- [AIM OF THE EXERCISE] Reproduce the countdown timer post word for word, from "This runs in" to "doing this ?".

- [TEXT SECTION]
● ● ● ● ● ● ●
Hi,

I have the below script which pulls information a system.

timeval=5
timer=0
sec=5

while [ $timer -lt $timeval ]
    do
        clear

        now=$(date +'%d %b %Y | %H:%M:%S')
        while [ $sec -ge 0 ]; do
           echo -ne "Updating in $sec\033[0K\r" <-------
           let "sec=sec-1"
           sleep 1
        done

        podname="4g-du"
        kubectl get pods -A | grep $podname | awk 'NR==1 {print "NAMESPACE","NAME","READY","STATUS","RESTARTS"} {print $1" "$2" "$3" "$4" "$5}' | column -t
        echo "********************************************"
        timer=$(( $timer + 1 ))
        sleep 10
done

This runs in a while loop and the Sleep 10 command at the bottom causes the script to wait 10 seconds before the loop is run again.

I inserted a countdown timer in the script where the arrow is pointing <------- so a timer starts when 5 seconds remain.

How can I run the countdown timer because what happens is that the script does not continue until the countdown timer has ended.

Is there a better way of doing this ?

Thank You

5 Spice ups

You messed up the order on where you put the while loop, i think the problem you’re facing is that its waiting 15 seconds instead of 10 right?
● ● ● ● ● ● ●
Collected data
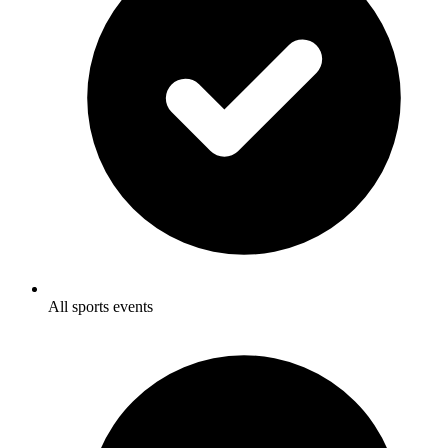
All sports events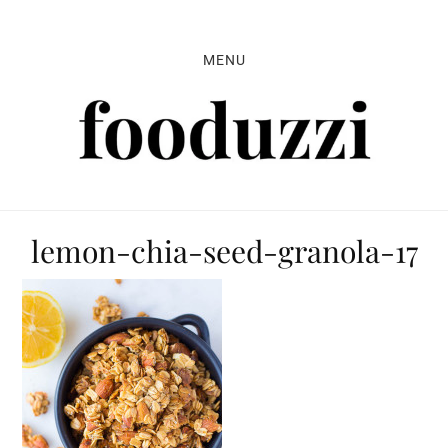
Skip
Skip
Skip
to
to
to
MENU
primary
main
primary
navigation
content
sidebar
lemon-chia-seed-granola-17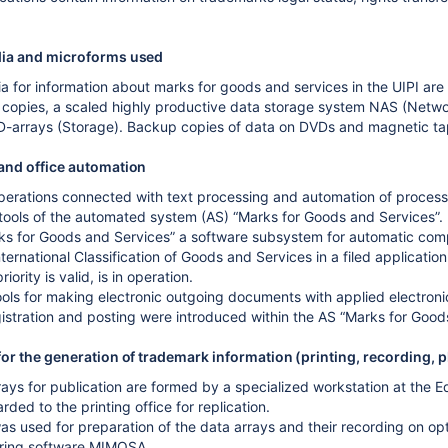
ia and microforms used
 for information about marks for goods and services in the UIPI are 
copies, a scaled highly productive data storage system NAS (Network
ID-arrays (Storage). Backup copies of data on DVDs and magnetic ta
and office automation
perations connected with text processing and automation of process
 tools of the automated system (AS) “Marks for Goods and Services”.
ks for Goods and Services” a software subsystem for automatic compar
ternational Classification of Goods and Services in a filed applicatio
iority is valid, is in operation.
ools for making electronic outgoing documents with applied electronic
istration and posting were introduced within the AS “Marks for Good
or the generation of trademark information (printing, recording, 
ays for publication are formed by a specialized workstation at the Edi
rded to the printing office for replication.
as used for preparation of the data arrays and their recording on opt
ring software MIMOSA.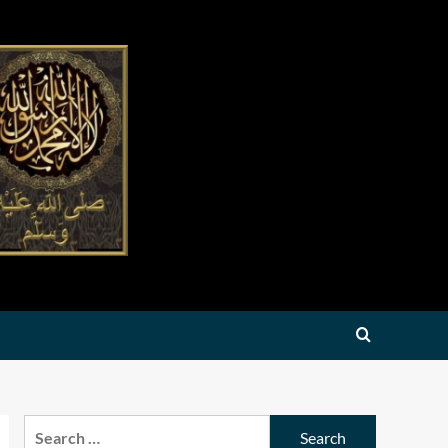
Search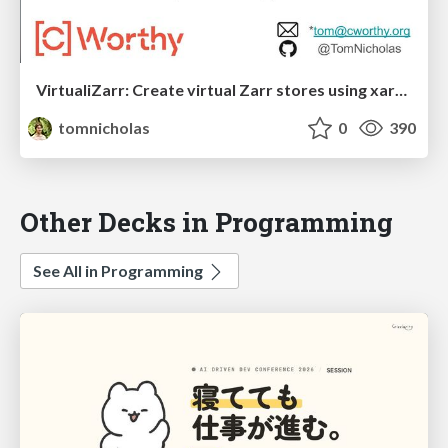
VirtualiZarr: Create virtual Zarr stores using xarray syntax
tomnicholas
0
390
Other Decks in Programming
See All in Programming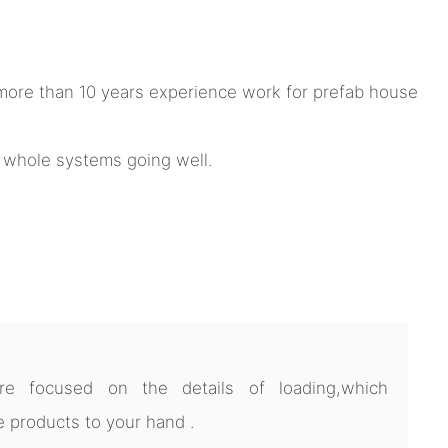
ore than 10 years experience work for prefab house
e whole systems going well.
 focused on the details of loading,which
 products to your hand .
● ● ● ● ● ● ●
- [EXERCISE ANSWER]
This runs in a while loop and the Sleep 10 command at the bottom causes the script to wait 10 seconds before the loop is run again.

I inserted a countdown timer in the script where the arrow is pointing <------- so a timer starts when 5 seconds remain.

How can I run the countdown timer because what happens is that the script does not continue until the countdown timer has ended.

Is there a better way of doing this ?